Wednesday, July 23, 2008

Off the Reservation

I read The Absolutely True Diary of a Part-Time Indian by Sherman Alexie in one afternoon. It's written from the perspective of a 14-year-old Spokane Indian boy, and whereas Junior does sound like a typical teen (fart jokes and all), he offers many true, thoughtful observations about his world. The story has a lot of standards in good coming-of-age novels (e.g., Jim the Boy, Run with the Horsemen).

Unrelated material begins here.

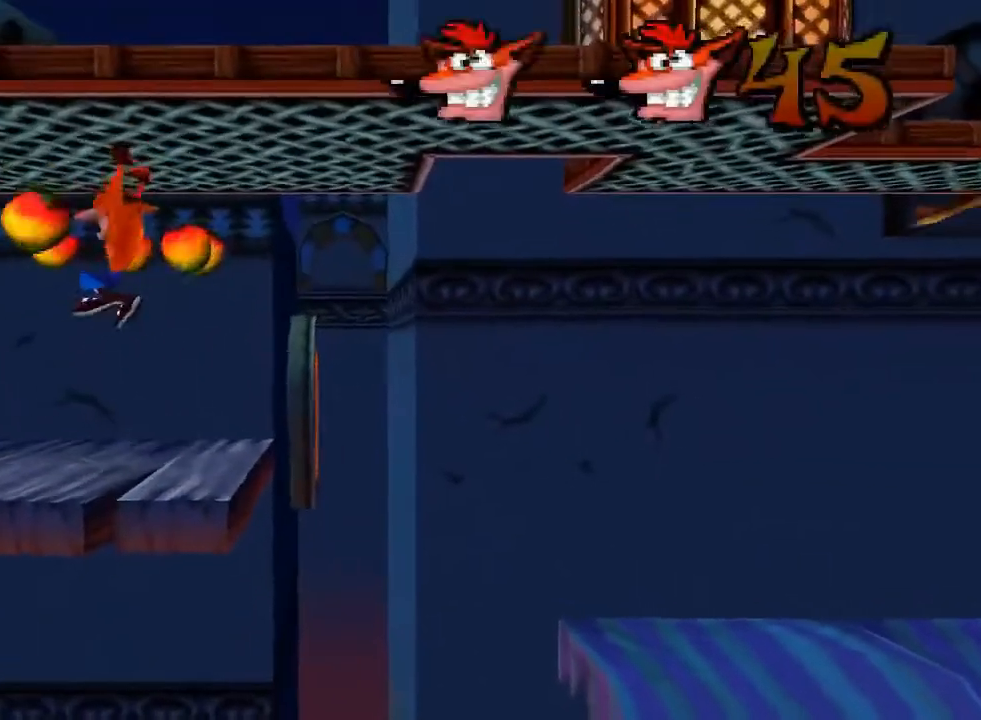
{"buttons": ["DPAD_RIGHT"], "left_stick": "center", "events": [[333, "DPAD_DOWN", "down"], [333, "DPAD_LEFT", "up"], [367, "DPAD_RIGHT", "down"], [400, "DPAD_DOWN", "up"]]}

When Junior decides to transfer to the more-challenging "white" school in a local town, he is treated as a traitor on the reservation. Junior is awkward, poor, and lonely, but he finds unexpected kindness from others. He mourns the loss of his best friend and multiple deaths in the family as well as the more general self-destructive lifestyle of his tribe. Part of why the narrative works so well is that it's told by Junior in the first person, so he can confide all the touchy-feely emotions deemed unacceptable for adolescent males. The novel is filled with his funny, perceptive cartoons, such as a drawing of him and his former best friend in the third grade, jumping into a lake holding hands, with the caption: "Boys can hold hands until they turn nine."

Every crisis and triumph in Junior's life is an equal mixture of pain and joy. He reacts to so many miserable circumstances with crazed laughter, and it's hard to know whether you want to laugh or cry yourself. Alexie's novel is a keen combination of tragedy and hope, capturing perfectly the language of a teen-aged outsider.